His mannerisms, his knowledge, his confidence.

It was as if overnight, the boy she had grown up with had become someone else.

Meera, sitting across from her, rolled her eyes. "You're obsessing again."

Nisha tapped her pencil against the table. "And you're ignoring something big."

Meera sighed. "Fine. Let's say Arjun somehow became a stock market genius. How does that mean something is wrong?"

"Because geniuses don't appear out of nowhere." Nisha looked up. "There's a pattern to growth, to learning. Even prodigies have a history of gradual improvement. But Arjun? One day he's just a normal student, and the next he's predicting market trends like he's lived through them."

Meera hesitated.

She had no argument for that.

Finally, she leaned forward. "So what now?"
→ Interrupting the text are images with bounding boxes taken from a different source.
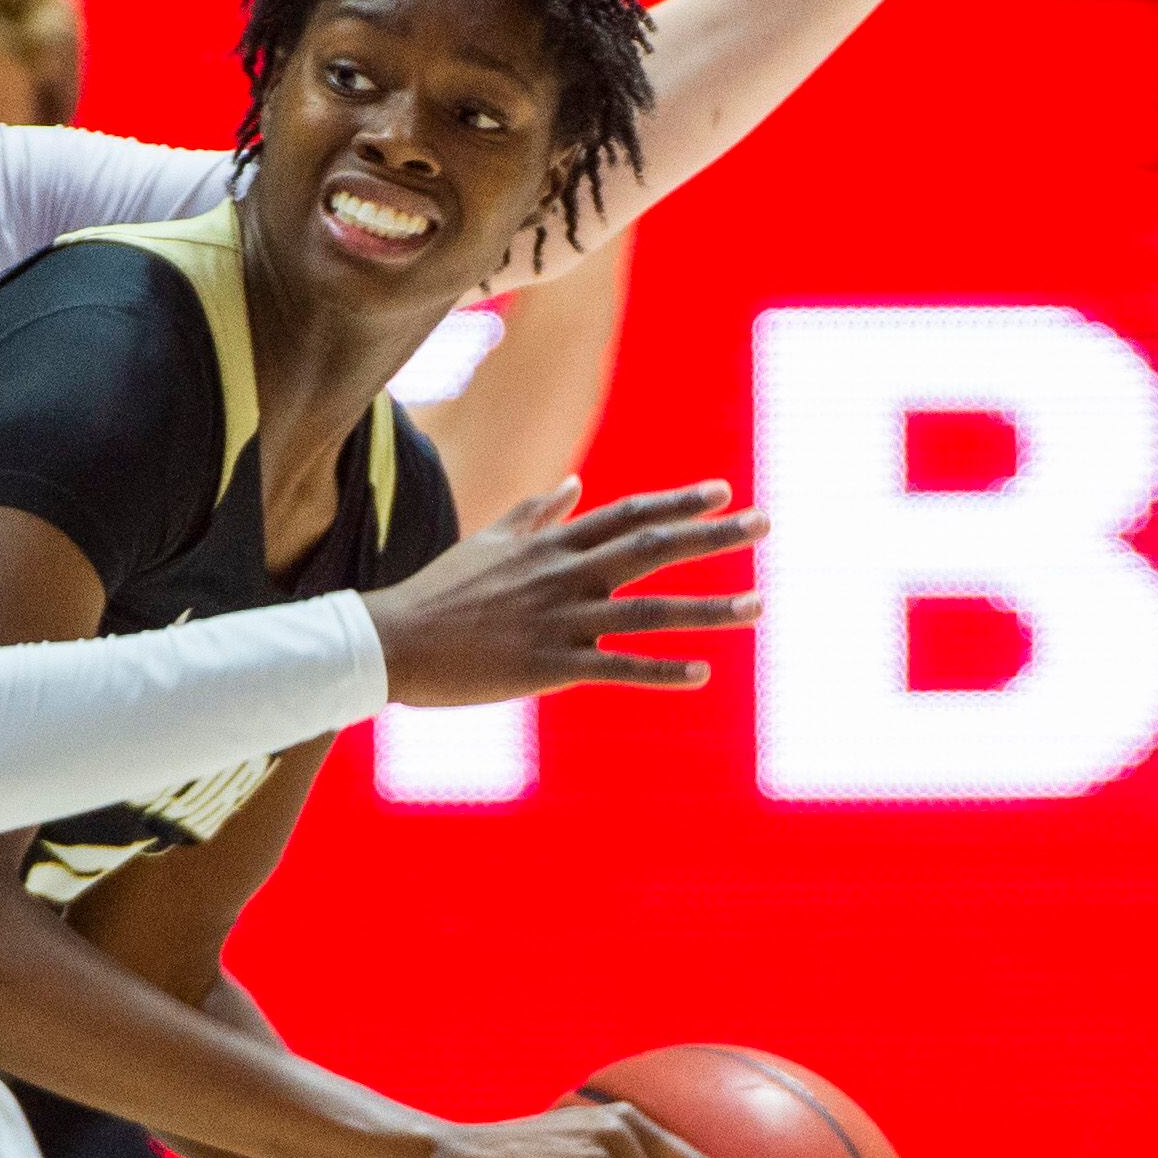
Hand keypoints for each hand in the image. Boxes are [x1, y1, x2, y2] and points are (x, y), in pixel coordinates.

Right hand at [361, 478, 763, 706]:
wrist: (392, 640)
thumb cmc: (438, 592)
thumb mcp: (489, 541)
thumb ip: (536, 514)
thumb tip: (574, 484)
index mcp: (551, 546)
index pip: (627, 514)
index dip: (678, 502)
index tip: (723, 492)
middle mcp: (563, 576)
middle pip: (652, 547)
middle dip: (713, 535)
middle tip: (765, 524)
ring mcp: (559, 620)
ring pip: (648, 610)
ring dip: (708, 608)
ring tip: (758, 606)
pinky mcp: (548, 667)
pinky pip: (615, 666)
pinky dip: (660, 669)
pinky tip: (700, 673)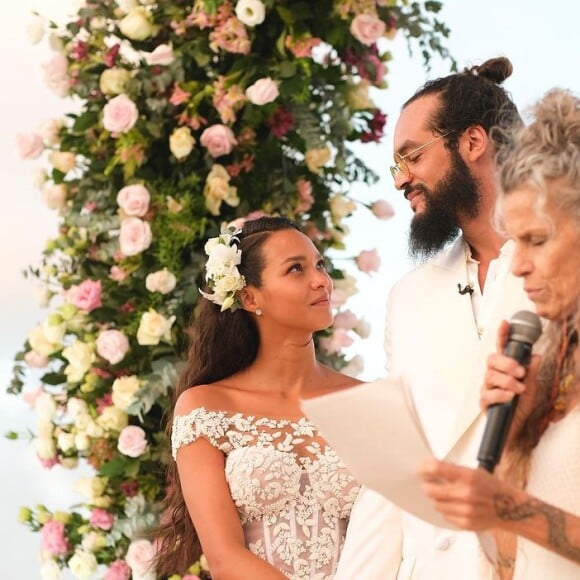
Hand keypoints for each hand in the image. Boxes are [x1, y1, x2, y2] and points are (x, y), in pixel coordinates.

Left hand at [419, 459, 510, 529]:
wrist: (510, 508)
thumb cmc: (492, 488)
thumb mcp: (474, 471)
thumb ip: (453, 471)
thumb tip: (430, 468)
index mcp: (468, 476)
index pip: (437, 469)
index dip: (424, 468)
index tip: (420, 469)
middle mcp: (466, 493)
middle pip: (431, 490)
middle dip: (426, 485)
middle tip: (427, 483)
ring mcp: (466, 510)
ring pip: (436, 504)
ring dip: (436, 498)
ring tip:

Nisha closed her notebook. "Now, I get closer."

Meera frowned. "And how do you plan to do that?"

Nisha's lips curled into a small smile.

"By making him trust me."

The First Real Threat

That evening, as Arjun walked home through the narrow lanes of Girgaon, he felt it.

Someone was watching him.

He kept his steps steady, his heartbeat controlled.

Then, just before turning a corner, he suddenly pivoted—catching a man in a brown blazer standing near a paan stall, pretending to read a newspaper.

Their eyes met.

Arjun didn't react, but inside, alarm bells rang.

The man wasn't from the neighborhood. His posture was too stiff, his gaze too focused.

Not a casual observer.

A watcher.

Arjun kept walking, but his mind was already racing.

Who was following him? And what did they want?